There was also the time when Anjane “accidentally” threw a pencil at Kathleen’s feet and managed to hit her square in the left eye, scraping the white of her cornea, all because her little sister didn’t exit her room fast enough.
But usually, their battles come in the less-destructive form of trying to one-up the other.
Whether it’s the morning race to the car to sit up front on the drive to school, who has the best grades, or a casual photo shoot that broke out into a personal tug-of-war, the Janda sisters are constantly in competition.
“As long as it keeps pushing them to succeed, then it’s good,” their father, Jason Janda, said.
Growing up, the two sisters were always relatively similar in height. That is until Kathleen hit her growth spurt in the eighth grade.

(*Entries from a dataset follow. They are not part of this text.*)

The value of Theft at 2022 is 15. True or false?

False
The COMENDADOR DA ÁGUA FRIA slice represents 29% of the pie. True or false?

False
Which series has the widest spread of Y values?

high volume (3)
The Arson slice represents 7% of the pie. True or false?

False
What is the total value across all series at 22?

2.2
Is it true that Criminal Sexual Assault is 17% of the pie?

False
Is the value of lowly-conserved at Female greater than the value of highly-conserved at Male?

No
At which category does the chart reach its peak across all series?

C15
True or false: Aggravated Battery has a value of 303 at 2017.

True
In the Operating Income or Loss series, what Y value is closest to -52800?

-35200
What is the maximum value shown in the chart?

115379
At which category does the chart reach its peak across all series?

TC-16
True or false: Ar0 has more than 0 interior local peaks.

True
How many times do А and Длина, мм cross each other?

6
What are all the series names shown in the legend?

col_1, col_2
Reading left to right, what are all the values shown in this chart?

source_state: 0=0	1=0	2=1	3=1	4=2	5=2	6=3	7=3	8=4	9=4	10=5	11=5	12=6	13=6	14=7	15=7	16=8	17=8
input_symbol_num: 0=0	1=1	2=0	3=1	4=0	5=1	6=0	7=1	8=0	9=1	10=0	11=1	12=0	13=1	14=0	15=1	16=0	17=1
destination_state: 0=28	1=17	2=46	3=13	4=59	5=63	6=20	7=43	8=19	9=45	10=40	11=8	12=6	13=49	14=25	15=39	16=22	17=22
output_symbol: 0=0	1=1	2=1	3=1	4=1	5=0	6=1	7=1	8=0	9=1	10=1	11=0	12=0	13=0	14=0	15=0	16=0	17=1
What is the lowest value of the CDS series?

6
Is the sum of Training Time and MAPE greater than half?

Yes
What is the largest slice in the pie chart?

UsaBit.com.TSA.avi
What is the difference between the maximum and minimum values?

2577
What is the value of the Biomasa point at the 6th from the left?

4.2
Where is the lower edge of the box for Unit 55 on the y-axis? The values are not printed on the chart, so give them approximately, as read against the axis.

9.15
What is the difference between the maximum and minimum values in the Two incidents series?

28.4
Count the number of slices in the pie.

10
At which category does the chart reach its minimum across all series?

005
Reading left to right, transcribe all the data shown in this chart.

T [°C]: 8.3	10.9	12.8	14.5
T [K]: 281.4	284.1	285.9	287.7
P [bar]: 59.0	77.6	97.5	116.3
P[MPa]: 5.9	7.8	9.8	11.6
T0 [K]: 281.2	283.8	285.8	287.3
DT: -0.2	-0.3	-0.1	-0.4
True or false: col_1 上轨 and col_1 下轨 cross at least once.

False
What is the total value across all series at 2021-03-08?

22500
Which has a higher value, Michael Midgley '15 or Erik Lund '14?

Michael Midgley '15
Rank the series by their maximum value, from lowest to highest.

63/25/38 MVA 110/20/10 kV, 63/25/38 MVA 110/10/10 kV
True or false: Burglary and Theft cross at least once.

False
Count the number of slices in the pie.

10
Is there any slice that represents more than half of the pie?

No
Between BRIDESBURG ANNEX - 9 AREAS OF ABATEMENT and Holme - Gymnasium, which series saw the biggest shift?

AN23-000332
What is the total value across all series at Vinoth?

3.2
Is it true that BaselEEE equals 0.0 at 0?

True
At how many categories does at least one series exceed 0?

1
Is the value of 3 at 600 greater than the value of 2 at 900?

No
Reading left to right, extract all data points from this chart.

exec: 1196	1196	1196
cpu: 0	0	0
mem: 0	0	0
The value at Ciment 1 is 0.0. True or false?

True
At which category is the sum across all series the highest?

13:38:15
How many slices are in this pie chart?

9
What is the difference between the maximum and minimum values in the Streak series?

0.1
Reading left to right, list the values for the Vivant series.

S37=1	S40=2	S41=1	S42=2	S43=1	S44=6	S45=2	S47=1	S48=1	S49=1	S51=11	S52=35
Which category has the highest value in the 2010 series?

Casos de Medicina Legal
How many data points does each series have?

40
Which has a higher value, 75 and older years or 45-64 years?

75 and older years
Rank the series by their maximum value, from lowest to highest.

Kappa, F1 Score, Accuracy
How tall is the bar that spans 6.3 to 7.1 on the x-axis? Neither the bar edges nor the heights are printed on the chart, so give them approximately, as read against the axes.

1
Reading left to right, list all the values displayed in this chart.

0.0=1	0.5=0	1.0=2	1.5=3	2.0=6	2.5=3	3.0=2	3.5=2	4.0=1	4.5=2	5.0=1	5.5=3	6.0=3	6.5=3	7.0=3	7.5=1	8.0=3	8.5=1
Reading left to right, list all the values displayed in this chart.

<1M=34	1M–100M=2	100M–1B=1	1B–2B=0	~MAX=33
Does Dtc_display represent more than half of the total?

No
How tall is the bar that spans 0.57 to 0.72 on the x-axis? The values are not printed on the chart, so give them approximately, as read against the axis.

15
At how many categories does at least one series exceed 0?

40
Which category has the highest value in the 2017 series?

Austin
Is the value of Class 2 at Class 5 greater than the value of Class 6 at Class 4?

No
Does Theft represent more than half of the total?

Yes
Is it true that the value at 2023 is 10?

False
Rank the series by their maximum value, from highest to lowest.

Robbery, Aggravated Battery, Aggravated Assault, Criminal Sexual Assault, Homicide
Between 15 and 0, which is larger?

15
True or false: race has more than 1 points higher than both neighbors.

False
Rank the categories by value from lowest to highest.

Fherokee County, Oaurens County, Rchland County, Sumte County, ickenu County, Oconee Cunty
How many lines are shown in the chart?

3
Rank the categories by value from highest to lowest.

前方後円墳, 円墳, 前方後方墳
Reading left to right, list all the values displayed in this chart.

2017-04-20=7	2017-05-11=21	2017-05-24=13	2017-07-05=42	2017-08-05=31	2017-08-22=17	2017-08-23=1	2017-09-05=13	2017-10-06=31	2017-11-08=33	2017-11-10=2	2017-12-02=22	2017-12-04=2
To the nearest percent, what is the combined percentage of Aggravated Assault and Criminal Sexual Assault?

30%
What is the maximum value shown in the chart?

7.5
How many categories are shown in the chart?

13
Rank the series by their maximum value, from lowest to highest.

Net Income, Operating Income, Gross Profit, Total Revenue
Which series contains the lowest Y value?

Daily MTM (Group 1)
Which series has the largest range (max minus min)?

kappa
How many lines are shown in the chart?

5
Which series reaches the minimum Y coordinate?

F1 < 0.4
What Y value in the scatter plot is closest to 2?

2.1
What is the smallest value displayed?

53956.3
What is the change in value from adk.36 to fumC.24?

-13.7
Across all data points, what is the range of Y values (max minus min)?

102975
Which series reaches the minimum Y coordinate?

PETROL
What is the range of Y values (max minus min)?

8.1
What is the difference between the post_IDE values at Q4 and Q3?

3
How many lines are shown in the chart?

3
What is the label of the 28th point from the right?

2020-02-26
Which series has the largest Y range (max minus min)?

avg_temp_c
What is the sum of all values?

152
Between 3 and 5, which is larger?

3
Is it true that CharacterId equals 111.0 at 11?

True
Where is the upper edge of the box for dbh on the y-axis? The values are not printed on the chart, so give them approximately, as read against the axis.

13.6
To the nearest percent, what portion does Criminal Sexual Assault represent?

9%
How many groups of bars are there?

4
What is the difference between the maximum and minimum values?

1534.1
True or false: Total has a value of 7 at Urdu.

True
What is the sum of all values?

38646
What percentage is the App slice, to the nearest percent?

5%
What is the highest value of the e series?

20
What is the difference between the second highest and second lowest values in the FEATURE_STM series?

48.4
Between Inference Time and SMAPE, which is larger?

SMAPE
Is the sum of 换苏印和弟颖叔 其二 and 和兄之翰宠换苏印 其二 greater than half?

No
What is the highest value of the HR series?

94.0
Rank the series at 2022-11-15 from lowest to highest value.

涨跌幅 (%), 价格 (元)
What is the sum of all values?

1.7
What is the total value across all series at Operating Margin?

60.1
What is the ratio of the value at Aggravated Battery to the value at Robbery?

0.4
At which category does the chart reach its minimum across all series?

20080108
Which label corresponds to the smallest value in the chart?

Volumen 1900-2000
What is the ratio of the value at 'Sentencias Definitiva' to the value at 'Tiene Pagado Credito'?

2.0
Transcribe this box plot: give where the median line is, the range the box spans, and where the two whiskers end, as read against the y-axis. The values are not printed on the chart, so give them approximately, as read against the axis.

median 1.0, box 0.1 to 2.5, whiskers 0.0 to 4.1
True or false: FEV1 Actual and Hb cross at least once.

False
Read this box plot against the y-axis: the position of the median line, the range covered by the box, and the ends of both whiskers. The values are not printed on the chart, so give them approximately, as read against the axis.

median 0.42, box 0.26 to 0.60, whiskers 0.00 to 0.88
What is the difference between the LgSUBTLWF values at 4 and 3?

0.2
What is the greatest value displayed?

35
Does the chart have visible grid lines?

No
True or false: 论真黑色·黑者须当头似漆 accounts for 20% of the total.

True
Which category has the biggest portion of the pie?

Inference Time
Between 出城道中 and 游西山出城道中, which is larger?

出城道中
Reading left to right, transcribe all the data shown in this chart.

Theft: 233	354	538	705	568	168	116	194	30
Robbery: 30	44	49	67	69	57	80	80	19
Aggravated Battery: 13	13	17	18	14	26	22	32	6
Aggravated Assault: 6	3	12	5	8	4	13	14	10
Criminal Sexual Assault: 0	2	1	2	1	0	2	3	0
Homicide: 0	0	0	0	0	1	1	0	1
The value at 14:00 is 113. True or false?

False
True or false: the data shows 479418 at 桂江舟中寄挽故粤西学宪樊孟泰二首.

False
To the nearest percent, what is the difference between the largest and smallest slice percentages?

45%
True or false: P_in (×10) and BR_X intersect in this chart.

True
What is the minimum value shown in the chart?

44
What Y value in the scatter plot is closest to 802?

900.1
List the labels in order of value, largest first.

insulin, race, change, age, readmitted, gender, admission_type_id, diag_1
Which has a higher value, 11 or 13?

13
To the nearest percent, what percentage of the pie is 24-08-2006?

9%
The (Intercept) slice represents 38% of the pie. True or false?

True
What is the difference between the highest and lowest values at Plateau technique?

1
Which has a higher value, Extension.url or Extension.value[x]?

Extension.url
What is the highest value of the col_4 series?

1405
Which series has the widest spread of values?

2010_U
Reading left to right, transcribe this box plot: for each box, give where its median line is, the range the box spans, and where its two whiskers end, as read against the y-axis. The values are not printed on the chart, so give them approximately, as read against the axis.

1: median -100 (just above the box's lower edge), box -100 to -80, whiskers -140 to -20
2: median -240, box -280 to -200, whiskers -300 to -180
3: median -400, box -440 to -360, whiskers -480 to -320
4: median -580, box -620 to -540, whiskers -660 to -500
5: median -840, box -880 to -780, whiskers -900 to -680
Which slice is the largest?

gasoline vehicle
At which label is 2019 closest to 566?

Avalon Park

Shooting up about 2-3 inches over the summer, Kathleen quickly surpassed the lanky Anjane and didn’t stop there.
“That’s when she started inching, and I was like, ‘No! I better eat my veggies,’” Anjane said. “And then she goes skyrocket, and I was like, ‘Gosh.’”
Of course, the youngest Janda didn’t hesitate to use her separation to needle at her sister.
“Once Kathleen reached the point of passing Anjane, she always rubbed it in her face,” said Jason, who’s 6-1 himself. “And now she passes me, she’s taller than I am, so she rubs it in everybody’s face.”
Already a point of issue for Anjane, the height advantage becomes even more apparent at school, where Kathleen can be seen from one end of the school to the next with her head towering over the masses as she walks the halls.
“It’s weird being the tallest on the team because I’m the baby, but I’m still the tallest, so it’s weird,” Kathleen said. “Even in the hallways, you see over everybody and I wear heels sometimes ...”
“That disappoints me,” Anjane interjected.
Making it work
With such depth and experience, and a competitive fire that starts with the Jandas but permeates the entire Lady Knights family, Heights has already put together three seven-game win streaks and has yet to give up a set in district this season.
“It’s a better team environment for the girls this year, and I think a good part of that plays into the fact that AJ (Anjane) and Kathleen are sisters,” Heights coach Chris Wiley said. “The girls feel like there’s more of that sisterly bond this year than we’ve had in the past, and that’s a big reason behind it.”
But it’s together — playing on the same team for the first time — that the Janda sisters have bonded on the court as well, creating quite the dominating force whenever they line up next to one another along the net.
Through the pre-district slate, Anjane led the Lady Knights with 151 kills while adding 12 ½ blocks and 72 digs. While not as much an offensive threat as her big sister, Kathleen’s impact on defense has been unmistakable with 49 ½ blocks, 75 kills and eight aces.
“(The competitiveness) makes them stronger for this year, but next year when AJ’s gone, it’ll make Kathleen that much better of a player because she’s always had to compete at that level,” Wiley said.
Their mother added: “They seem to, this year, really come together and support each other.”
Part of that support comes in the form of honest and heartfelt criticisms, as each tries to make sure the other performs at her best for the betterment of the team.
“I think it’s quite fun,” Anjane said of playing along side her sister.
Of course, as the older sister, the usually reserved Anjane is never shy about telling Kathleen how she can improve, on and off the court.
“She’s more constructive than the other girls with me,” Kathleen said. “But being siblings, you know she has your best interests in (mind), so it works out better.”